提示文.
****************

最近の自分をふりかえって、思うこと。
若いころは、店をでるときやものを尋ねた相手に軽い会釈や身振りで「ども」というかのような態度で示し、それで終わりにしていたような「仕草のコミュニケーション」が多かったように思う。最近は逆に、あまり態度に出すのではなく言葉で「お世話様です」とか「お世話様でした」と声をかけながら去ることが多くなってきたような気がしている。もちろん、飲食店であれば「ごちそうさまでした」であるが。
いきなり話が20年前に飛ぶが、当時とても流行っていたアメリカのテレビ番組X-Files(エックスファイル)で、主人公のFBI捜査官モルダーが、発車しかけていたバスの運転手を呼び止めてバッジを見せ、ものを尋ねたあと、礼も言わず挨拶もせず、ただドアを閉めて降りたことがあった。それがとんでもなく衝撃だった。「こいつ、失礼だろ」と(^^;。アメリカの視聴者はどう思ったか知らないが、主役がこれじゃ印象悪いなと、わたしはかなり驚いた。幻滅とでもいえばいいのか。。。

****************

読んで活かす.
**A)** 「いきなり話が20年前に飛ぶが」を含む箇所から始め、「滅とでもいえばいいのか。。。」の直後で止めて、提示文の該当部分を一字も変えずに返すこと。
**B)** 提示文で、X-Filesのモルダーが呼び止めた相手は誰か答えること。
記録は提示文とは無関係である。

掲載記録.
****************

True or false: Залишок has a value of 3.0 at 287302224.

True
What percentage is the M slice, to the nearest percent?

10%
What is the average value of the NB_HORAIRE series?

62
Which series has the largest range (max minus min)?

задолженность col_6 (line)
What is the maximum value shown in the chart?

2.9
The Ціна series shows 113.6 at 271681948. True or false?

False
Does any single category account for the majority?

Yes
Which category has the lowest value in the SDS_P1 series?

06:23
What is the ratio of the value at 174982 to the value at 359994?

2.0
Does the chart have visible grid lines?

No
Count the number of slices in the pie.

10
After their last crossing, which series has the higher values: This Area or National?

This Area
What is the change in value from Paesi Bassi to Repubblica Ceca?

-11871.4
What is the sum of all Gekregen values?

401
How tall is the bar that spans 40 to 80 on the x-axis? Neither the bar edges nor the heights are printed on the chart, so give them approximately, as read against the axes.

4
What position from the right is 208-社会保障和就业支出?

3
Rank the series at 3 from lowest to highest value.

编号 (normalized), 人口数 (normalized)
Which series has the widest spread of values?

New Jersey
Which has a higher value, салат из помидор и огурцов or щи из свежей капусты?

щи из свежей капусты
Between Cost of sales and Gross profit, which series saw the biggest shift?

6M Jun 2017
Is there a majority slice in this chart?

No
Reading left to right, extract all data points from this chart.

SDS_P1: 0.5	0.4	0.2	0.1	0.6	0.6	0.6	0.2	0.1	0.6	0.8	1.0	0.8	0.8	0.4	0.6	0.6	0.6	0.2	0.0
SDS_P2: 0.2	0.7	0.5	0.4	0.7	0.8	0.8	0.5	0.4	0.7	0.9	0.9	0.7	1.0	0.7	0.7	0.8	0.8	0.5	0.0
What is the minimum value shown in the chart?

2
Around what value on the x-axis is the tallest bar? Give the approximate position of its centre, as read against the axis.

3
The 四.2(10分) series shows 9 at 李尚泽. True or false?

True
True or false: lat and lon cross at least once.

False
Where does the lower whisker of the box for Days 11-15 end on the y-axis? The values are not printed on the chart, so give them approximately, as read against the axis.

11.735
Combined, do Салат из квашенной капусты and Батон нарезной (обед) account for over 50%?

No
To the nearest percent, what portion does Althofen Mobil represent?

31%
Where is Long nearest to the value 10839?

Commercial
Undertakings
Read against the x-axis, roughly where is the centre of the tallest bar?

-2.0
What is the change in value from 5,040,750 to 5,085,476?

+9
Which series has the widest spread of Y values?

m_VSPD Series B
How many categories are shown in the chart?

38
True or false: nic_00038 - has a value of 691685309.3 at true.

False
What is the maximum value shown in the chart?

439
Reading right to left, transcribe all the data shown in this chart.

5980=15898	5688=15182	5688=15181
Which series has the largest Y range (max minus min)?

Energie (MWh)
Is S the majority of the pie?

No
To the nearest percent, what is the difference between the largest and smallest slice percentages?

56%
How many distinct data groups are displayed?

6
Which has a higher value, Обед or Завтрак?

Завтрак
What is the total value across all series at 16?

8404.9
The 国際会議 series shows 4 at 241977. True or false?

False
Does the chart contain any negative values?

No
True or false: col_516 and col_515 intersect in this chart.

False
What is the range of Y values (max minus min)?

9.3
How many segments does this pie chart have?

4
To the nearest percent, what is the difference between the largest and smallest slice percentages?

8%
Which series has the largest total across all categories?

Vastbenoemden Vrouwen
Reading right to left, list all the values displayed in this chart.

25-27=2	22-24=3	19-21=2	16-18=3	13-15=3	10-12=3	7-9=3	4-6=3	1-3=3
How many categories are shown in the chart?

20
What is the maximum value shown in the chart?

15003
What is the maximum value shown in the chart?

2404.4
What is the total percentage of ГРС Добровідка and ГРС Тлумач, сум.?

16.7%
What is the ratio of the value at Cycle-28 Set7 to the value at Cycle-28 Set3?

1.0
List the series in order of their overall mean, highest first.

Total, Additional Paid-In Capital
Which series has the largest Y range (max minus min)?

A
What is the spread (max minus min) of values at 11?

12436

****************

番号別解答.
**A)**
いきなり話が20年前に飛ぶが、当時とても流行っていたアメリカのテレビ番組X-Files(エックスファイル)で、主人公のFBI捜査官モルダーが、発車しかけていたバスの運転手を呼び止めてバッジを見せ、ものを尋ねたあと、礼も言わず挨拶もせず、ただドアを閉めて降りたことがあった。それがとんでもなく衝撃だった。「こいつ、失礼だろ」と(^^;。アメリカの視聴者はどう思ったか知らないが、主役がこれじゃ印象悪いなと、わたしはかなり驚いた。幻滅とでもいえばいいのか。。。

**B)** 発車しかけていたバスの運転手。